----- PASSAGE TO READ
The media is full of obits on Steve Jobs and many don’t provide any real insight into his actual role as an entrepreneur. There are a few stories appearing that get past the idolatry and into the reality.

Ryan Whitwam describes How Steve Jobs killed the stylus and made smartphones usable. While most of the effort was towards making small devices with many features, “Steve Jobs realized that existing mobile devices weren’t compelling; they were overly complicated with little focus on usability.”

“Jobs probably approached the creation of the iPhone the way he did everything — as an editor. The things that made sense were emphasized; like multitouch zooming. The things that didn’t work, for instance file system management, were mercilessly cut out. The user interface we were left with in 2007 was completely finger-friendly, and a departure from the information-dense UIs of the past.

The pre-iPhone smartphones from HTC, RIM, and others were trying so hard to be little computers that they missed the mark entirely. Steve Jobs realized that trying to make a resource-constrained mobile device act like a computer was a losing proposition. Instead, he and Apple developed new ways to interact with a phone that inspired virtually all the devices we use now.”

That is not so simple as it sounds. Matters of selection and priority that cross bridges between technical feasibility, human factors engineering, and marketing are not subject to training that anyone can do successfully.

For the irrationality side of things, see Bloomberg where Jensen Walker takes a look at Apple products.

“Before owning my first Mac, I wrote code in BASIC and grudgingly learned DOS commands and keystrokes—which required such awkward finger placements it was like playing a jazz chord progression whenever one backed up a file. Apple was already figuring out the seemingly obvious: Computers are meant to work for us. Apple products were simple, but only a rabid minority seemed to care.”

Choosing the keyboard as a villain is like blasting a hammer because it doesn’t cut wood very well. The fact is that computers manipulate symbols at the base level and that means that keyboards are the optimum means of interface. It is only when you get to collections of symbols such as files and collections of files or links between them, that you can get usability out of a WIMP (windows, icons, mice, pointers) interface. Walker confuses these applications and then makes judgments based on that confusion.

Romain Raynaldy provides an example of the venture capitalist activities in how Steve Jobs helped build Pixar with vision, cash.

“When he bought it [1986] for $10 million, Pixar was more of a computer company than a creative studio.

it took vision and courage to imagine that computer animation could make serious money.

Jobs lacked neither. “He was very good in guiding the company. Because it was all a bunch of scientists and artists who knew nothing about business,” said Sito, professor of film at the University of Southern California (USC).

“They were reading books to find a way to have a place in this very high-stakes billion dollar industry. And Jobs gave them the strategy for running the company,” he added.”

That business leadership role is what Jobs provided to Apple when he rejoined the company. It took Apple from being just a computer business into portable and mobile telecommunications and entertainment. The iTunes effort to support Apple products expanded that new focus and established new business models for the entertainment business.

It wasn’t just cute products; it wasn’t just Apple; there was more — and there was also less to Steve Jobs, I think, than many imagine.
----------
▶ _TO-DO ITEM 1_
Reproduce, word for word, the part of the piece on Steve Jobs that opens with the words containing "it took vision" and closes with "Southern California (USC).".
▶ _TO-DO ITEM 2_
From the records, rewrite the part that opens with the line containing "Хочу выразить огромную" and closes with the line containing "поиск, отличный сервис." as a JSON list of strings, one string per line, with both end lines included and blank lines left out. Give only those lines.
----- ENTRIES SHOWN
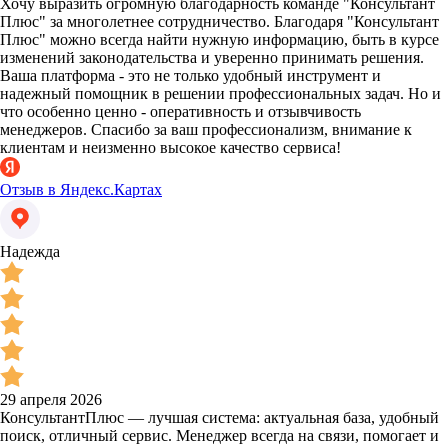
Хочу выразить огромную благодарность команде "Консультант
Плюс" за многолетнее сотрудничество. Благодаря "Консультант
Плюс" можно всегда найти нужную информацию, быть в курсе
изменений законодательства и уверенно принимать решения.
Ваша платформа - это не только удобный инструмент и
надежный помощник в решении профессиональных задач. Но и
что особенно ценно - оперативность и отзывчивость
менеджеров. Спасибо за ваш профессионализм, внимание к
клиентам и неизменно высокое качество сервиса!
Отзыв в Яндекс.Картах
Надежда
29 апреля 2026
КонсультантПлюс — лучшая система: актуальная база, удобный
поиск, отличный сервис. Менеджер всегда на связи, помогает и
----------
----- ENTRIES SHOWN
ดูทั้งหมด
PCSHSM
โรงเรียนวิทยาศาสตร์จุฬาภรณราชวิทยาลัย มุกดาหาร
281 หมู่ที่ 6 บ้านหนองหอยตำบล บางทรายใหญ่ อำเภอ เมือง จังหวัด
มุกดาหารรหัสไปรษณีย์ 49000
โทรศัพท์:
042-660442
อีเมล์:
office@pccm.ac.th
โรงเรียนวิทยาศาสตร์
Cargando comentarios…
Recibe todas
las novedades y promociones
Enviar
----------
▶ _ANSWER 1_
it took vision and courage to imagine that computer animation could make serious money.

Jobs lacked neither. “He was very good in guiding the company. Because it was all a bunch of scientists and artists who knew nothing about business,” said Sito, professor of film at the University of Southern California (USC).

▶ _ANSWER 2_
[
  "Хочу выразить огромную благодарность команде \"Консультант",
  "Плюс\" за многолетнее сотрудничество. Благодаря \"Консультант",
  "Плюс\" можно всегда найти нужную информацию, быть в курсе",
  "изменений законодательства и уверенно принимать решения.",
  "Ваша платформа - это не только удобный инструмент и",
  "надежный помощник в решении профессиональных задач. Но и",
  "что особенно ценно - оперативность и отзывчивость",
  "менеджеров. Спасибо за ваш профессионализм, внимание к",
  "клиентам и неизменно высокое качество сервиса!",
  "Отзыв в Яндекс.Картах",
  "Надежда",
  "29 апреля 2026",
  "КонсультантПлюс — лучшая система: актуальная база, удобный",
  "поиск, отличный сервис. Менеджер всегда на связи, помогает и"
]